How to select reference sites for long-term agricultural experiments: A data-driven approach
Autoren: Nishita Thakur, Marco Donat, Sonoko Bellingrath-Kimura, Wiebke Niether, Andreas Gattinger, Deise Aline Knob, Eva-Maria L. Minarsch, Philipp Weckenbrock, Franz Schulz, Lutz Breuer, Suzanne Jacobs, John Clifton-Brown, Karolina Golicz
DAKIS | 12.2025
Measuring the effects of land use changes such as agroforestry, photovoltaics or afforestation, on environmental variables poses an ongoing challenge for scientists.
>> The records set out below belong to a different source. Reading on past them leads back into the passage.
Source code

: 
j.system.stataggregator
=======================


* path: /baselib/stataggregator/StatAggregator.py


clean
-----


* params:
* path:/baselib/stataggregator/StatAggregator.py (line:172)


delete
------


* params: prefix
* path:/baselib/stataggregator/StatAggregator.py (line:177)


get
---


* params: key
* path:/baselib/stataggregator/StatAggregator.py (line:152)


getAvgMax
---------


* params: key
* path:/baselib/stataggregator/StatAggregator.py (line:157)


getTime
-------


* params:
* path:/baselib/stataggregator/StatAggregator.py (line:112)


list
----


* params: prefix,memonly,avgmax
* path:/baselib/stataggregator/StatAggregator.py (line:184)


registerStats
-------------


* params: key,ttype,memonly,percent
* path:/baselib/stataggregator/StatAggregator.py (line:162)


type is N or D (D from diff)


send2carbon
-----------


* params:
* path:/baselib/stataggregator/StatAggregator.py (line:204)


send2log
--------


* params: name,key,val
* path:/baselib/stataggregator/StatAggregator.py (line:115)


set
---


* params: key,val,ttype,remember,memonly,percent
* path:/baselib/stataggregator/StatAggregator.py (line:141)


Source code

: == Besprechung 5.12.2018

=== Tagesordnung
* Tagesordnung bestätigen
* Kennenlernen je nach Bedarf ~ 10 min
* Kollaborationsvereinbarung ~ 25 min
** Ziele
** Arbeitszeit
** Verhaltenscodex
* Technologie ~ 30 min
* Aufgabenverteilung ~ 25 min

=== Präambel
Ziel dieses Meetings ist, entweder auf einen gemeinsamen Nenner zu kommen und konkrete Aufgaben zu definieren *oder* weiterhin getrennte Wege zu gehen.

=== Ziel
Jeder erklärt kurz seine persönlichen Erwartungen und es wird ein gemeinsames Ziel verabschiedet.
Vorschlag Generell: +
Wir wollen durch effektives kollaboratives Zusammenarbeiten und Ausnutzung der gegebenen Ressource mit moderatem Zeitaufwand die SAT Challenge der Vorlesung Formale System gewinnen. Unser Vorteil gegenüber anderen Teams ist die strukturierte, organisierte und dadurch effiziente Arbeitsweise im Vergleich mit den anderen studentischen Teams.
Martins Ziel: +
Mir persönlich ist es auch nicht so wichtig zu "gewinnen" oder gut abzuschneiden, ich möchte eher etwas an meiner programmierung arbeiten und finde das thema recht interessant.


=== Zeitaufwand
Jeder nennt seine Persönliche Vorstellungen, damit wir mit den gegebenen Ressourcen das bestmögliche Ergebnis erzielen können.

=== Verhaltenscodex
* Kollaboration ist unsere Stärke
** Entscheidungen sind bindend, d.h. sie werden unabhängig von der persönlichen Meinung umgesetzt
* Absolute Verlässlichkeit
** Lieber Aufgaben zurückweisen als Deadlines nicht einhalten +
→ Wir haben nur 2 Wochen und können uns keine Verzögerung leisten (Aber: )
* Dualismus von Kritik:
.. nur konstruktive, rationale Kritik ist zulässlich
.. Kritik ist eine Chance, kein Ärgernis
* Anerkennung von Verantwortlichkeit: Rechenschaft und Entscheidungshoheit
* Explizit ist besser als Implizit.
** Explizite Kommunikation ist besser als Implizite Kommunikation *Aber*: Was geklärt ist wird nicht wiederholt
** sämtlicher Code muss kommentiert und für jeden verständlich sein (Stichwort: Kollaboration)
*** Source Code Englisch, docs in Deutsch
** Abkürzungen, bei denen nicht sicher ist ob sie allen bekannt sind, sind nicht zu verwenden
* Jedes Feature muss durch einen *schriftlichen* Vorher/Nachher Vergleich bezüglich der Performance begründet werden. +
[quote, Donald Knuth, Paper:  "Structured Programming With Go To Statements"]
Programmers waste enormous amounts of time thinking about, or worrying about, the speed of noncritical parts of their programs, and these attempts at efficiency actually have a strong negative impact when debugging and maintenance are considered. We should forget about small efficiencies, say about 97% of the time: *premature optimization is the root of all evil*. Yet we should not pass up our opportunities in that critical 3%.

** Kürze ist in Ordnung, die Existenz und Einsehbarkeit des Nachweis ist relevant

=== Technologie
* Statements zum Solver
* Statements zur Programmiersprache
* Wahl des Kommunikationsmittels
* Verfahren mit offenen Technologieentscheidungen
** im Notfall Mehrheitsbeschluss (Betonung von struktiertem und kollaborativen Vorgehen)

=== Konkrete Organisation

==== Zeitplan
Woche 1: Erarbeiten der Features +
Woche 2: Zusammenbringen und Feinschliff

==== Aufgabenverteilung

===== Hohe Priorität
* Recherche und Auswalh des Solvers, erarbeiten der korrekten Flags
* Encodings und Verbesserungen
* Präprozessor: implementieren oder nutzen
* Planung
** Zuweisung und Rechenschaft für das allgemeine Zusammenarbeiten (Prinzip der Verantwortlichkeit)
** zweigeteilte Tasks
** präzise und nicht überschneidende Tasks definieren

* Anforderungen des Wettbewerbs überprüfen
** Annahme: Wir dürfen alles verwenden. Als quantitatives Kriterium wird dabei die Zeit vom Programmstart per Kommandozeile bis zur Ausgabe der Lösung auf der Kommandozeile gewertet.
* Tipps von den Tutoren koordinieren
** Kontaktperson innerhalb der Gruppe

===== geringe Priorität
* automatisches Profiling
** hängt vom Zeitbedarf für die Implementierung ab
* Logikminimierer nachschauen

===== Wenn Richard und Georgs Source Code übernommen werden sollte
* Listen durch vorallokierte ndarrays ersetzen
These difficulties stem from the long time frame for changes to manifest and the difficulty in isolating pre-existing site conditions from land use change effects.. This study addresses the key issue of reference site selection, which is often oversimplified to relying on spatially proximate but potentially heterogeneous neighbouring fields.. Advances in high-resolution spatial and temporal environmental data provide opportunities to enhance the robustness of land use change studies by enabling the identification of statistically comparable reference sites across the landscape, rather than relying on fixed, proximal references. The aim of this study was to develop a generalizable and easy-to-implement approach for the identification of potential reference sites, based on matching site conditions. Using 12 variables across three key categories—agronomic, topographic, and edaphic (soil)—we evaluated six fields (totalling 42.7 ha) to identify locations most comparable to a set of ad-hoc experimental plots located in a case-study agroforestry field (3.5 ha). High-resolution maps (3 × 3 m) were generated using state-of-the-art satellite imagery and data from a proximal multi-sensor platform. Geographically weighted principal component analysis (GWPCA) combined with K-means clustering stratified the fields and identified areas most similar to the experimental plots, demonstrating the methodology. Within individual fields, we identified specific areas that closely matched the target conditions of the investigated plots, optimizing the selection of reference sites for future sampling. Results showed that the fields nearest to the case-study field exhibited the highest similarity, as expected based on the Tobler’s proximity law and that the soil data generated from a proximal multi-sensor platform had limited impact on the selection. This approach, supported by open-access, well-documented Python code, is designed to be flexible and easily adapted to various research needs.